In another instance, officers fired rubber bullets at a group of well-dressed, adult men who had simply gathered 10 to 15 metres from an RCMP post and shook hands.

The laughing officers aimed their multiple laser range finders at the crotch of one man, who appeared to be hit in the buttocks and was hiding behind a tree.

"One member clearly said: 'These guys don't speak a word of English, boys,' to the laughter of others. The struck civilian switched to English, pleading to speak with the 'officer in charge.' He was laughed at by unknown members and told to 'go home' in English," Ms. Heafey wrote.

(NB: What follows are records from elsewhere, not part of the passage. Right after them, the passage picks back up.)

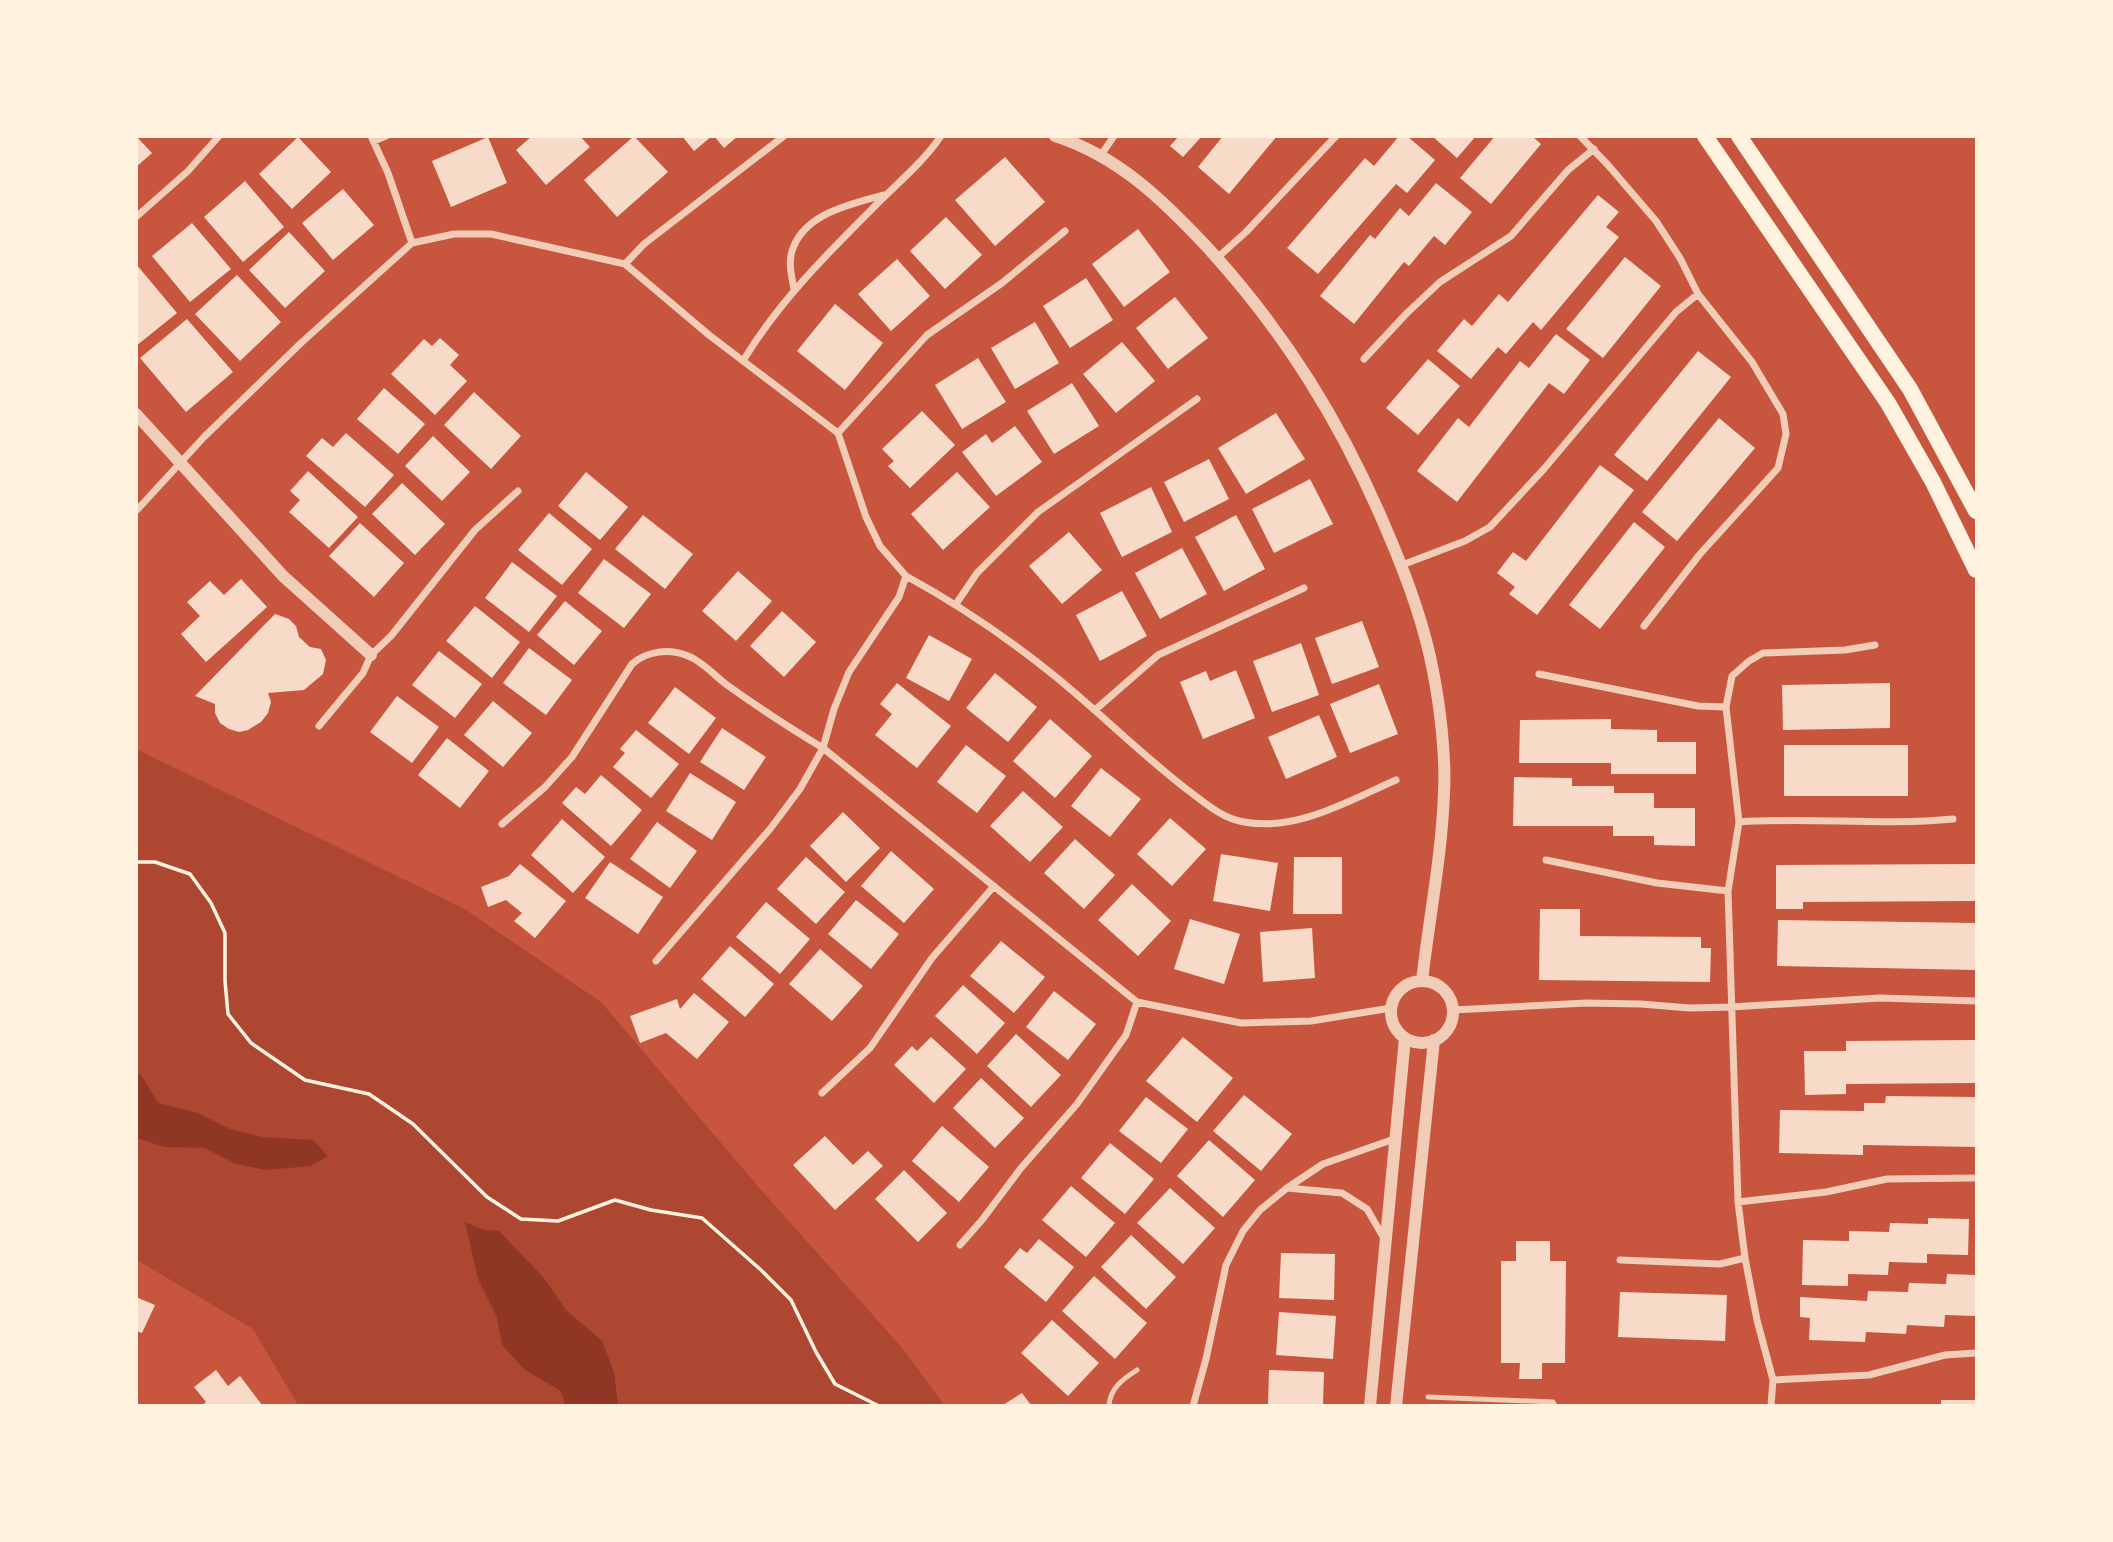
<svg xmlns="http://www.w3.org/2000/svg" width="2113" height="1542" viewBox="0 0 2113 1542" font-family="Arial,sans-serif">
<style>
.green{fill:#ae4732}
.water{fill:#8f3625}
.building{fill:#f7dbc8}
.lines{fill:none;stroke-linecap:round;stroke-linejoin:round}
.path{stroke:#fff3e0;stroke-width:3.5}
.service{stroke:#f1ccb7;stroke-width:5}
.minor{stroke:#f1ccb7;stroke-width:7}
.tertiary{stroke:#f1ccb7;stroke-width:12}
.primary{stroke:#fff3e0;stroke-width:16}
</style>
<rect width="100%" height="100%" fill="#c8553d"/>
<!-- green -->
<path class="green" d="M136,749L463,908L601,1002L762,1191L904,1350L944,1405H298L253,1329L137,1260Z"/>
<!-- water -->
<path class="water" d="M136,1073L141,1075L158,1103L198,1113L230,1129L262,1137L313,1140L328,1156L311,1166L266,1170L236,1164L205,1148L164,1147L137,1138Z
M465,1222L484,1230L499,1231L544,1278L566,1310L602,1341L614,1372L618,1405H565L561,1391L525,1370L502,1345L497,1317L478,1279Z"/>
<!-- building -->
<path class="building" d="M136,136L152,153L136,167Z
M532,136H580L590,147L546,185L516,150Z
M634,136L668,172L617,217L584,180Z
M682,136H712L694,151Z
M714,136H738L724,148Z
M1179,136H1202L1183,157L1170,146Z
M1223,136H1277L1229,194L1198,167Z
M1399,136H1407L1435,160L1407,193L1396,184L1318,274L1287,248L1365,158L1374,166Z
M1432,136H1476L1457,158Z
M1495,136H1532L1541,144L1491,204L1460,178Z
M298,137L331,172L292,209L259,174Z
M488,137L507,183L451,207L432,161Z
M1005,157L1045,202L995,246L955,200Z
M245,181L284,227L243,262L204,217Z
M1436,183L1472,212L1445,245L1434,236L1409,266L1404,262L1354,324L1320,296L1370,235L1375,239L1400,208L1409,216Z
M343,189L374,225L333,260L302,223Z
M1598,195L1619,212L1606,227L1619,237L1541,330L1533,322L1506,354L1498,347L1471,379L1437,351L1464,319L1472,326L1499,294L1508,302Z
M946,217L982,255L945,289L910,251Z
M192,223L231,269L190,302L152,256Z
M1138,229L1170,272L1124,307L1092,264Z
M289,232L325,271L285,308L249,270Z
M1625,257L1661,286L1603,358L1566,329Z
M897,259L930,296L891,331L858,294Z
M136,264L177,313L136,346Z
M237,275L281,322L240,361L195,314Z
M1086,278L1113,320L1070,348L1043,306Z
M1175,297L1208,338L1168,369L1136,328Z
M835,304L883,343L845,390L797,351Z
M187,319L233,372L186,412L140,358Z
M1035,322L1059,363L1015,389L991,348Z
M1556,334L1590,360L1564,394L1549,383L1457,502L1417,471L1458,418L1469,427L1520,361L1529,368Z
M440,338L459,355L450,365L467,381L435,415L391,374L424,339L432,346Z
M1122,342L1155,381L1116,413L1083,374Z
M1698,351L1731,377L1647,481L1614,455Z
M978,358L1006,402L962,429L935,385Z
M1428,359L1460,386L1418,435L1386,408Z
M1072,383L1099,426L1054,454L1027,411Z
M384,388L425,424L398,454L357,419Z
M474,392L521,436L491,469L444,425Z
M922,411L955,445L910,488L888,466L894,461L882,449Z
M1276,413L1305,459L1246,494L1218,448Z
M1719,418L1755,448L1677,541L1642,512Z
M1015,426L1042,462L996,496L962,452L986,434L992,443Z
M346,433L394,475L365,507L306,456L322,438L333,447Z
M433,436L470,472L442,501L405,466Z
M1209,459L1229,499L1184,522L1164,482Z
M1600,465L1634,490L1537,615L1509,594L1515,587L1497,573L1513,552L1526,561Z
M308,471L358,517L329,548L289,512L300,500L290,491Z
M586,472L628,507L600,540L558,506Z
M957,472L990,507L943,550L911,514Z
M1310,479L1333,524L1274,553L1252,509Z
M402,483L445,524L415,555L372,514Z
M1151,487L1172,532L1122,557L1100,513Z
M549,513L592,549L562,585L518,550Z
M643,515L693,554L665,589L615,549Z
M1236,515L1265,569L1224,591L1195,537Z
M1634,522L1665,547L1600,629L1569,605Z
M360,523L404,563L374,597L329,556Z
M1069,532L1102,570L1062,604L1029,566Z
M1182,548L1207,594L1160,619L1135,573Z
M604,559L651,594L624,628L578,593Z
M512,562L557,596L529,632L485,598Z
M738,571L772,601L736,641L702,611Z
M241,579L267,607L206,662L181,634L200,616L187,602L210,581L224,595Z
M1122,591L1147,636L1100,661L1076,615Z
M565,601L602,631L574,665L537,635Z
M475,606L520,642L492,678L446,641Z
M782,611L816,642L784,677L750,646Z
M275,614L289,619L296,626L299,637L310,647L321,649L326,660L323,674L304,690L268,693L271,702L268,713L261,722L248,730L239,732L229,729L220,723L215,713V704L195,696Z
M1362,621L1379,667L1332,684L1315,638Z
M929,635L972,659L949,701L906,678Z
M1301,643L1319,695L1272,712L1253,661Z
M529,648L572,680L546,715L503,683Z
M439,651L482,684L455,718L412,685Z
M1236,670L1255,718L1203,739L1180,682L1206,671L1210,681Z
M995,673L1037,707L1008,742L966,708Z
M897,683L951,726L917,768L875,735L892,714L880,704Z
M1890,683V728L1783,730L1782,685Z
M1379,684L1398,734L1350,753L1330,704Z
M675,687L716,718L689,754L648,723Z
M397,696L439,727L412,763L370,732Z
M493,701L532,733L503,767L464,735Z
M1319,715L1337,757L1286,779L1268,737Z
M1050,719L1092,756L1055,798L1013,761Z
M1611,719V729L1657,730V742H1696V774H1611V763H1519L1520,720Z
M722,728L766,757L744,790L700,762Z
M636,730L679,764L651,798L613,767L625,753L620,749Z
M447,738L489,771L460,808L418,775Z
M966,745L1006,776L977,813L937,782Z
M1784,745H1908V796H1784Z
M1101,768L1141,799L1110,837L1071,806Z
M690,773L736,802L712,840L666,811Z
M601,775L642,810L611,846L562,803L576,787L585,794Z
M1514,777L1572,778V786H1614V793H1654V808H1695V846L1654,845V836H1613V826H1513Z
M1023,791L1063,827L1030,862L990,826Z
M843,812L880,848L846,882L810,846Z
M1170,818L1206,849L1172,886L1137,854Z
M562,819L605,857L573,893L531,855Z
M657,822L697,851L670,888L630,859Z
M1075,839L1115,875L1084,909L1044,873Z
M891,851L934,889L904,923L861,886Z
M1221,854L1278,863L1270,911L1213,901Z
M806,857L845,892L816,924L777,889Z
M1294,857H1342V914H1293Z
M610,862L663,897L638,934L585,898Z
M520,864L566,901L535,938L514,921L522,913L506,900L488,907L481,887L509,876Z
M1976,864V901L1803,902V909H1776V865Z
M1132,884L1171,921L1138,956L1098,920Z
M856,900L899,934L871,969L828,934Z
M766,902L810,939L780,974L736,937Z
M1540,909H1580V936L1701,937V948H1711L1710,982L1539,980Z
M1190,919L1240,934L1224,984L1174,969Z
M1778,920L1976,923V970L1777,966Z
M1312,928L1315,978L1263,982L1260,932Z
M1001,941L1045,977L1014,1013L970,976Z
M730,946L774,984L745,1017L701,979Z
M820,949L863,986L832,1021L789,984Z
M963,985L1005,1023L977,1054L935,1016Z
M1054,991L1096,1024L1068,1060L1026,1027Z
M694,993L729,1022L697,1059L666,1033L640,1043L630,1016L677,999L680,1009Z
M1016,1034L1061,1075L1031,1107L987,1066Z
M931,1037L966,1069L934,1103L894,1065L912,1046L917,1051Z
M1183,1037L1233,1078L1197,1122L1146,1081Z
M1976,1040V1083L1846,1084V1094L1805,1095L1804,1051H1846V1041Z
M981,1078L1024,1118L995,1148L953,1108Z
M1244,1095L1292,1134L1261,1171L1213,1131Z
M1886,1096L1976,1097V1147L1863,1145V1155L1779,1153L1780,1110L1864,1111V1103H1885Z
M1146,1097L1188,1129L1161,1163L1119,1131Z
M942,1126L989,1167L959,1202L912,1161Z
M825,1136L853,1165L868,1151L883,1166L835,1210L793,1165Z
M1209,1140L1255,1180L1223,1217L1177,1176Z
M1110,1143L1154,1179L1125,1214L1081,1178Z
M904,1170L947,1213L918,1242L875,1199Z
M1071,1186L1115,1223L1086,1257L1042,1220Z
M1170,1188L1215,1228L1183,1264L1137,1223Z
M1928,1218L1969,1219L1968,1255L1927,1254V1263L1889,1262L1888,1275L1848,1274V1286L1802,1285L1803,1240L1849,1241V1231L1889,1232L1890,1223L1928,1224Z
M1131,1235L1176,1277L1146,1309L1101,1267Z
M1039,1239L1074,1267L1046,1302L1004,1267L1020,1248L1027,1253Z
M1516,1241H1550V1261H1566L1565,1363H1542V1379H1519L1520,1363H1501V1261H1516Z
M1281,1253L1335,1254L1334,1300L1279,1298Z
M1947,1274L1976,1275V1316L1945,1315L1944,1327L1907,1325L1906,1334L1866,1332L1865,1342L1809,1340L1810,1318L1800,1317V1297L1867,1301L1868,1291L1908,1292L1909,1283L1946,1284Z
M1094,1276L1147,1323L1115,1359L1062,1311Z
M1620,1292L1727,1295L1725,1341L1618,1337Z
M136,1297L155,1305L142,1333L136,1331Z
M1279,1312L1336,1316L1333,1359L1276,1355Z
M1052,1320L1099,1363L1068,1396L1021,1353Z
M216,1370L228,1386L240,1376L262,1405H202L206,1402L194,1387Z
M1269,1370L1324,1372L1323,1405H1268Z
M1022,1393L1031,1405H1003Z
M1941,1400H1976V1405H1941Z"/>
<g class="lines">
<!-- path -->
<path class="path" d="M136,862H155L190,874L211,903L225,933V981L228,1014L251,1043L305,1080L369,1094L413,1124L487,1197L521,1219L558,1221L615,1200L651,1210L702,1218L761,1270L791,1300L816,1352L835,1384L879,1406"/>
<!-- service -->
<path class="service" d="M1428,1397L1553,1402L1555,1406
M1109,1406C1110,1388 1123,1379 1137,1370"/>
<!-- minor -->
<path class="minor" d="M371,136L388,173L412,243
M1580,136L1608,165L1656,221L1680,258L1698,294L1752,362L1783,414L1786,434L1778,468L1700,554L1644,626
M374,141L386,136
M1101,155L1114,136
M136,217L188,171L219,136
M1217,258L1246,232L1336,136
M625,264L644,244L784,136
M794,290C792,277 788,264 792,251C804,213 850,205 883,195
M1364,359L1407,313L1440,282L1511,236L1568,170L1594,149
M743,361C778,303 824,257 871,210C895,185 921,165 941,136
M838,433L927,335L1002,283L1065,231
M136,511L204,437L301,343L412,243L454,234H491L625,264L709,335L838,433L866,517L880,546L906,576L899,597L849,672L834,709L823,748L800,789L770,829L656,961
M1402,565L1465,541L1490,527L1543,470L1676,312L1698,294
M906,576C959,605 1008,638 1056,677C1100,713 1140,753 1185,788C1204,802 1221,818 1244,822C1297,832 1350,800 1396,780
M956,604L977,573L1038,512L1197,399
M1539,674L1698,706L1726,707
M1095,710L1158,655L1304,588
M319,726L363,673L371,655L391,636L475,530L518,491
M1739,822C1811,817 1881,826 1953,819
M502,824L545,787L572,757L632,664C647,651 669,648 688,656C702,661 715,676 727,685C759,708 790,728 823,748L1137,1002L1241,1023L1311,1021L1391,1008
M1546,860L1657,883L1728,891
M1453,1010L1586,1003L1641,1004L1689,1008L1731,1007L1880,998L1976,1001
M822,1093L870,1048L932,958L994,886
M1287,1188L1342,1193L1367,1209L1385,1240
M1738,1202L1826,1192L1887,1179L1976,1178
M960,1245L982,1220L1021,1168L1077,1104L1126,1035L1137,1002
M1620,1260L1720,1264L1745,1258
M1773,1380L1869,1375L1945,1355L1976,1353
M1193,1406L1206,1359L1226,1265L1243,1231L1260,1210L1287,1188L1323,1164L1394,1139
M1771,1406L1773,1380L1757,1320L1745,1258L1738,1202L1728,891L1739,822L1726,707L1732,676L1749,661L1763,653L1845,650L1875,645"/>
<!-- tertiary -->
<path class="tertiary" d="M1055,136C1118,156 1163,200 1207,247C1285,332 1342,424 1387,531C1406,575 1424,623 1433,671C1440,706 1446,757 1444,792C1442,855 1429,918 1422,981
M136,414L283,576L371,655
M1391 1012a31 31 0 1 1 62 0a31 31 0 1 1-62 0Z
M1370,1406L1405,1038
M1396,1406L1434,1040"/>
<!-- primary -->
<path class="primary" d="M1705,136L1888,403L1933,482L1976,570
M1739,136L1910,389L1976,511"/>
</g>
<!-- border -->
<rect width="2113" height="1542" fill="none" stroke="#fff3e0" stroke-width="276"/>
</svg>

"This conduct was inappropriate and oppressive. The four civilians were not aggressive and posed no threat."

The circumstances surrounding both the Taser and the rubber bullet incidents, according to Ms. Heafey, "could not have remotely called for such disgraceful conduct."

Ms. Heafey will deliver her final report, which is not binding on the force, after the RCMP has an opportunity to comment on her interim decision. Mr. Robinson, meanwhile, is continuing his own lawsuit against the RCMP.

RCMP Commissioner Giuliano Zaccardelli received the report yesterday and will review the findings and recommendations before responding, said Staff-Sgt. Paul Marsh.

Mr. Robinson, who will make the report public today, said he ask Solicitor General Wayne Easter to call in Commissioner Zaccardelli to explain both the brutality and the RCMP's subsequent "whitewash" investigation.

"People just dismiss (protesters) as a bunch of radical young people protesting against (free trade)," Mr. Robinson said.

"These were a group of young people whose most basic rights were trampled on and who were subject to breaches of the Criminal Code."

Ms. Heafey's report says the RCMP failed to follow its own operational policy.

The RCMP, while having the right to disperse crowds in order to protect foreign leaders, must follow their own rules which require officers to give protesters sufficient time to act on those orders.

She wrote that the RCMP must clearly tell protesters that they could be arrested and charged if they don't disperse, and that they could also be subjected to forceful measures such as the use of tear gas and rubber bullets.

Instead, the Mounties moved in only two minutes after the first verbal order to disperse was given.

"None of this tactical operational procedure was followed," she wrote.

The report says the use of tear gas and other instruments of force were likely counterproductive, including the tossing of an "incendiary and disorienting device known as a 'flash bang,' which made a large explosive 'flash' in the air followed by a loud 'bang' noise to 'scare and confuse the crowd,' as described in the investigation report.

"Under the circumstances at the time," wrote Ms. Heafey, "this may not have been needed or helpful in dispersing the crowd in an orderly and controlled fashion. The resultant fright and confusion was immediate and plainly evident on both (RCMP) tapes."